6/13/02 10:38:27 AM Pacific Daylight Time
Hi.
Interesting to say the least. Sounds like harmonics of the universe too
meeeee...
Chow.
Solar loops spring into view
13-Jun-2002 Huge loops of very hot gas rising above the Sun's surface
vibrate with enormous energy at times of solar storms. This is the latest
surprise from ESA's flotilla of spacecraft - SOHO, Ulysses and the four
Cluster satellites - with which scientists are trying to make sense of how
disturbances on the Sun affect the Earth.
Santorini symposium 11 - 15 June 2002
As reported today at a scientific meeting on Santorini, Greece, ESA/NASA's
SOHO spacecraft has observed many hot loops of gassy features, invisible
to
other instruments. These loops sway from side to side. Scientists
investigating them are now sure that the vibrating loops play a key role
in
the Sun's most violent activity.
"It's like twanging a guitar string, although one that's tuned to a very
low
bass note," says Werner Curdt, from Germany's Max-Planck-Institut
für
Aeronomie and one of SOHO's principal investigators. "Nobody knew about
these vibrations before. They occur only in extremely hot gas, which can
be
seen nice and clearly by SUMER [one of the instruments onboard SOHO] as if
it were designed for this purpose. But to be honest, when SUMER was built,
we didn't expect anything as amazing as this."
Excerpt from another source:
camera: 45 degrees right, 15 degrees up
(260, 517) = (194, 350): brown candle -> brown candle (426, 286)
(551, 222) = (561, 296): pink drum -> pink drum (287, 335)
SUMER (Solar Ultraviolet Measurements of Emitted Radiation) measures the
velocity of gassy features moving in the Sun's atmosphere. It observes the
hot loops most plainly when they stand like enormous arches at the rim of
the Sun, seen sideways on by SOHO. Locking onto extreme ultraviolet
emissions from iron atoms, which are highly ionised at temperatures of 9
to
20 million °C, the instrument detects the swaying motion by changes
in the
ultraviolet wavelength.
In a typical case, a hot loop, 350 000 kilometres long, rocks forwards and
backwards every 20 minutes. The hot gas moves along the line of sight at
speeds of up to 100 kilometres per second, or 360 000 kilometres per hour.
The gas quickly cools and the motion dies down, after two or three
oscillations.
The tension in the solar guitar string comes from an intense magnetic field
that runs along the loop of gas. The finger that twangs it is probably a
burst of very energetic particles coming from low in the Sun's atmosphere.
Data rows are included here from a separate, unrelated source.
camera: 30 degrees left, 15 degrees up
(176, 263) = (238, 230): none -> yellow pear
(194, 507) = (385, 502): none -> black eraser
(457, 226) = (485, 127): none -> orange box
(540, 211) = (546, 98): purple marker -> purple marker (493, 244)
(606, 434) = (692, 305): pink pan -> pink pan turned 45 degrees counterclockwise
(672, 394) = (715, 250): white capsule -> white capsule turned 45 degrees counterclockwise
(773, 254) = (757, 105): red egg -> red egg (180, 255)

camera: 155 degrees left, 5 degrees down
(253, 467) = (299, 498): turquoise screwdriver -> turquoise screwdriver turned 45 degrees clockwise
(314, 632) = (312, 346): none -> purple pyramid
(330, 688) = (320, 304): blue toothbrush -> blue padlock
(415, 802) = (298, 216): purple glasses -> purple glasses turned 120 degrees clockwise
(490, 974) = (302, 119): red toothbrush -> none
When the gas in the loop is hit, the atoms lose almost all their electrons.
That starts intense emission from hot iron ions and an oscillation of the
entire loop.
What does the discovery mean for all of us?
This latest finding by SOHO will fascinate the experts. Dr Curdt's institute
has organized the meeting jointly with the National Observatory of Athens.
Its purpose is to draw together the results of observations of the Sun from
the ground and from spacecraft and to see what is understood in the
behaviour of the solar atmosphere.
Storms on the Sun can endanger astronauts, and damage spacecraft, electric
power systems and computers. They may even affect the Earth's own weather.
For this reason, ESA and other space agencies explore the causes and effects
of sunstorms.
The ESA-NASA Ulysses spacecraft explores the heliosphere, the vast region
around the Sun filled by the solar wind, where shocks can shake and squeeze
the Earth's protective bubble, the magnetosphere. ESA's Cluster satellites
investigate these solar effects near the Earth. SOHO itself uses many
instruments to monitor the solar storms, including the huge explosions
called flares, which are outbursts of light associated with energetic
particles, and the great puffs of gas called mass ejections.
By revealing intense, local and short-lived activity of a kind that had
escaped the scientists' notice, the vibrating loops are like a new piece
of
the jigsaw. When the vibrations die down, they release energy into the Sun's
outer atmosphere. The link to particle outbursts low in the atmosphere may
help scientists to understand why the outbursts are sometimes so strong that
they disrupt the loops and unleash a solar flare. Only by tracing the
connections between the different kinds of eruptions on the Sun can
scientists expect to be able to issue reliable early warnings of solar
outbursts affecting the Earth and its neighbourhood.
The Santorini meeting is looking ahead to future spacecraft, including ESA's
Solar Orbiter due in about ten years' time. The scientists planning their
space instruments will now want to make sure they are able to understand
the
energetic solar loops discovered by SOHO.